In an attempt to develop the capability for predicting the reduction loss of NO3-N during leaching of nitrate fertilizers in an Oxisol field profile, a 2-cm pulse of Ca(NO3)2 solution containing 304 ppm of NO3-N was displaced through a 300-cm by 300-cm field plot saturated with water down to the depth of 55 cm. On the following day an identical pulse of NH4Cl solution containing 795 ppm of Cl was leached through the same plot. The results were analyzed by means of a convective diffusion type transport equation that incorporated an irreversible first-order sink term. The agreement between the observed and the theoretical breakthrough curves allowed the determination of the first-order reduction rate constant for NO3-N as 0.1 hour–1 at an average soil temperature of 34°C. Under these conditions, the recovery of added NO3-N in the leachate was 70% whereas that of Cl was 100%, approximately, when the two pulses moved past the 55-cm soil depth.

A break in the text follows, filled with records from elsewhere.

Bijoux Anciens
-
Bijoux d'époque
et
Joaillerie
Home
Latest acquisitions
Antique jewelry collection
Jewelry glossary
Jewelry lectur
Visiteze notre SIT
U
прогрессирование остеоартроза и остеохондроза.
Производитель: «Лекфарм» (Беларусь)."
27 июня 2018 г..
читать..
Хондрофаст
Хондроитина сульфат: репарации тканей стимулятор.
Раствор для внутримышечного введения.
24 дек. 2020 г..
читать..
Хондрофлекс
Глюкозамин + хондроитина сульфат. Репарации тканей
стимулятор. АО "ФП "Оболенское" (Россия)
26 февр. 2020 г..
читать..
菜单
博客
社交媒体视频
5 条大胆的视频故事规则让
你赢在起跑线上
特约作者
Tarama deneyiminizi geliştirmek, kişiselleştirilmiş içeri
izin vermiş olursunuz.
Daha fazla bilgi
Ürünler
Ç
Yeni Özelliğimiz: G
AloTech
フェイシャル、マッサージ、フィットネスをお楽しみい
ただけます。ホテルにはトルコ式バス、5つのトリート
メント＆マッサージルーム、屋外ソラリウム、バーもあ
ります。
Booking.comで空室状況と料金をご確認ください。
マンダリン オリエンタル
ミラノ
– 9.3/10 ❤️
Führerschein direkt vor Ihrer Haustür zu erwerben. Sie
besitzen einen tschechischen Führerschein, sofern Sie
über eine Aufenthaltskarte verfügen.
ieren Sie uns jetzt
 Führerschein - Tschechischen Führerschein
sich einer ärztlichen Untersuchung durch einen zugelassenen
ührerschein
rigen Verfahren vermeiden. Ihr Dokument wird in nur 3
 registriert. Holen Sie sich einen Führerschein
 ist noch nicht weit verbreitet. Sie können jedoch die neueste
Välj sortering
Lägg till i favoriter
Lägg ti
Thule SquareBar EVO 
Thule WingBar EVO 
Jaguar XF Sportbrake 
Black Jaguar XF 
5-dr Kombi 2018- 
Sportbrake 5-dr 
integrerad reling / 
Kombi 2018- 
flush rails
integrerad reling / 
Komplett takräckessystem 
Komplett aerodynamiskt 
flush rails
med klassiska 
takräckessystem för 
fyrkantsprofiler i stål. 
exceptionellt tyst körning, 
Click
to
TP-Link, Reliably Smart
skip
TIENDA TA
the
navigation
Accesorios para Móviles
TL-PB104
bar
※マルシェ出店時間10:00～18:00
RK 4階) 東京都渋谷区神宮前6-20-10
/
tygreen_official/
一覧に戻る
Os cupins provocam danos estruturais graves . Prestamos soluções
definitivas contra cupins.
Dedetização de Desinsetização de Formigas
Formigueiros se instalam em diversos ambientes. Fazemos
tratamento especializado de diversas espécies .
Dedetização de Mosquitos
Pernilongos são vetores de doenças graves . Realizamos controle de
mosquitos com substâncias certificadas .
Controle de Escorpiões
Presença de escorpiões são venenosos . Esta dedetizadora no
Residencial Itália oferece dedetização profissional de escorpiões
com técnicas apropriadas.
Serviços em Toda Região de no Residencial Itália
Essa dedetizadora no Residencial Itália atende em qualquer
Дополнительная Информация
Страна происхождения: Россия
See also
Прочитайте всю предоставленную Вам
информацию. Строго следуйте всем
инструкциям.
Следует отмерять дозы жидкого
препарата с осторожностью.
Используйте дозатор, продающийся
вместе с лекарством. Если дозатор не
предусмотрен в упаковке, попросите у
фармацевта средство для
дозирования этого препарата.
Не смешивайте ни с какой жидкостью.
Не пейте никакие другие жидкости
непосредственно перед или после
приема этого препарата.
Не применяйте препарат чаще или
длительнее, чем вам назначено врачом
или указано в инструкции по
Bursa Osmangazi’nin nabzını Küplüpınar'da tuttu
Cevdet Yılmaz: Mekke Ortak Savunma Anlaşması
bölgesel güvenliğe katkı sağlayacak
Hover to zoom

The apparent diffusion coefficients for NO3-N and Cl were velocity dependent and ranged between 41 cm2 hour–1 to 80 cm2 hour–1, corresponding to the pore velocity range of 11.5 cm hour–1 to 17 cm hour–1. Although the present model was reasonably successful in predicting transport of ions undergoing microbial transformation in a natural soil, a more appropriate treatment should consider ion movement in stagnant and mobile phases in the soil pores in view of greater precision in working out the kinetics of biodegradable solutes.


NOTES

1 Contribution from the Dep. of Soils and Agric. Chemistry, Orissa Univ. of Agriculture and Technology, Bhubaneswar-751003, India. Partial support in the form of a fellowship was received by the junior author from the Indian Council of Agric. Res., New Delhi.

2 Soil Physicist and Senior Research Assistant, respectively. Dryland Agric. Res. Proj., Orissa Univ. of Agriculture and Technology.

Received for publication January 9, 1976. Accepted for publication September 27, 1976.